Source extract Start Marker

RWANDA – HEALING LAND
August 2002 – 25 mins

It’s Saturday afternoon in KIGALI, the end of June, 2002. As it’s virtually on the equator, winter never really comes to the capital of Rwanda.

KICUKIRO SUBURB, KIGALI, SATURDAY 22 JUNE 2002
But a chill has set in around the southern suburbs…while preparing the soil for a new vegetable patch this morning, this woman dug up some bones. Neighbours came to see…it turned out to be the remains of almost an entire family dumped together down a pit toilet. A T-shirt stuck to the remains of a child, tells the story…it belonged to the neighbour’s daughter…he hasn’t seen it in 8 years. 30 bodies have been found just today. A representative for families still searching for long-lost loved ones comes to see if anyone is recognisable.

Source extract End Marker
Data supplied Start Marker

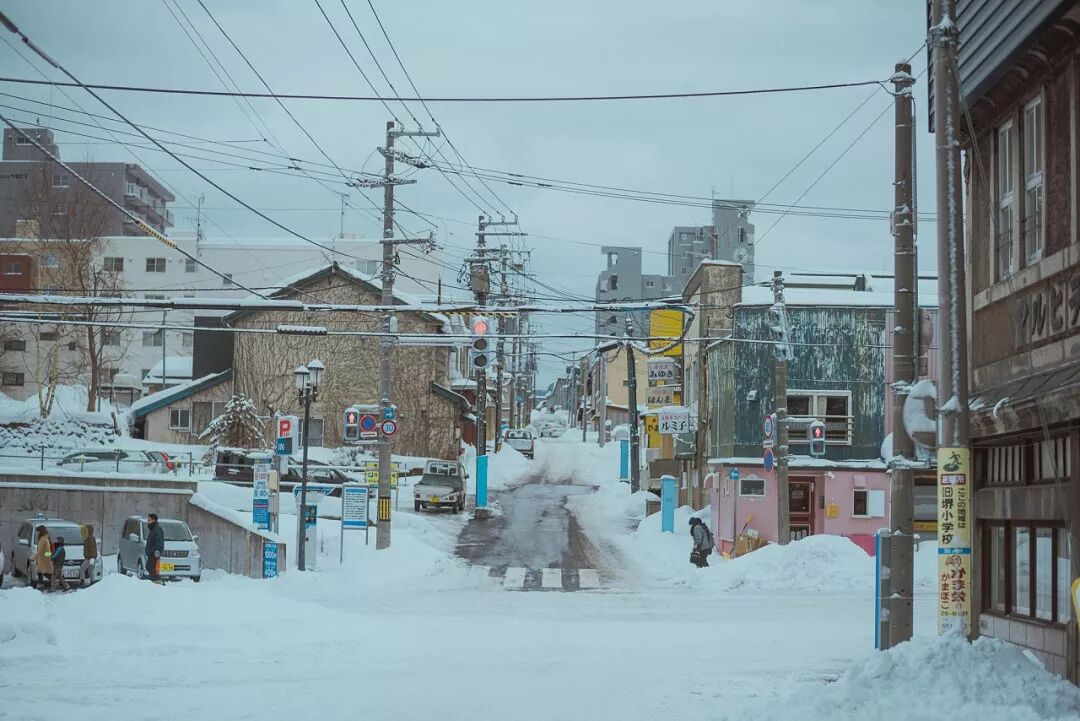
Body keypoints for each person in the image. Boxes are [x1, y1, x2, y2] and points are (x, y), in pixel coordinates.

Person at [145, 513, 165, 584]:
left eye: (149, 520)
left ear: (153, 520)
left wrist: (156, 551)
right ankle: (154, 582)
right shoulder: (153, 529)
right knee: (151, 567)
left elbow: (159, 542)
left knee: (149, 567)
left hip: (154, 553)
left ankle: (157, 581)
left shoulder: (157, 530)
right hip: (151, 552)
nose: (148, 522)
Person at [32, 525, 53, 590]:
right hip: (44, 558)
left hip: (43, 559)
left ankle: (53, 583)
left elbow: (40, 551)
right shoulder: (45, 538)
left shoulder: (43, 540)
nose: (38, 533)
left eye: (38, 532)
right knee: (40, 571)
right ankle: (41, 584)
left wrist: (33, 557)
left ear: (41, 532)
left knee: (45, 572)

Data supplied End Marker

## Tasks for this exercise:
a – Name every place the Rwanda documentary script identifies by a proper name.
b – Answer these questions using the Rwanda documentary script:
(i) How long does the program run?
(ii) What was the woman doing when she dug up the bones?
(iii) How many bodies were found on that day?
c – Carry on the Rwanda documentary script from its last sentence.

## Answers to the exercise:
a – Rwanda, Kigali, Kicukiro

b –
(i) 25 minutes
(ii) Preparing the soil for a new vegetable patch
(iii) 30

c –
UPS GUIDE: This is Herman’s family…this man’s arms were bound at his back …they were thrown down pit toilets
UPS JUSTIN: That’s too much…unbearable…
For eight years Rwandans have been counting the cost of their 1994 holocaust. In a hundred days a million people were killed by their government, their neighbours and friends…But the Rwandans who’ve remained behind now want to live life differently.

THE HEALING LAND

PRISONERS MEETING, GIKONGORO, SOUTH-WESTERN RWANDA
UPS EMMANUEL: My name is Emmanuel NYIRIMBUGA. The day after President Habyarimana’s jet was shot down, I woke up to go to work. On the way there, I met a policeman who asked me WHERE ARE YOU GOING? I told him I was going to work. He said: TO WORK?? WHEN HABYARIMANA HAS DIED?

Like most men in RWANDA’s prisons, on the morning of 7 April 1994, Emmanuel was told to abandon his own plans, suspend his life…and go and join a war. Tutsis had killed the president, or so the villagers were told by the Hutu government. It was time for every HUTU to go and kill TUTSIS, so that all Rwanda’s problems of poverty, land hunger and conflict would be solved.

MURAMBI GENOCIDE MEMORIAL, GIKONGORO, SOUTH WEST RWANDA
Emmanuel’s job for the first two weeks of the genocide would be to man a roadblock near the new technical college MURAMBI. He was instructed to direct fleeing Tutsis to the unfinished college buildings and tell them they could hide there.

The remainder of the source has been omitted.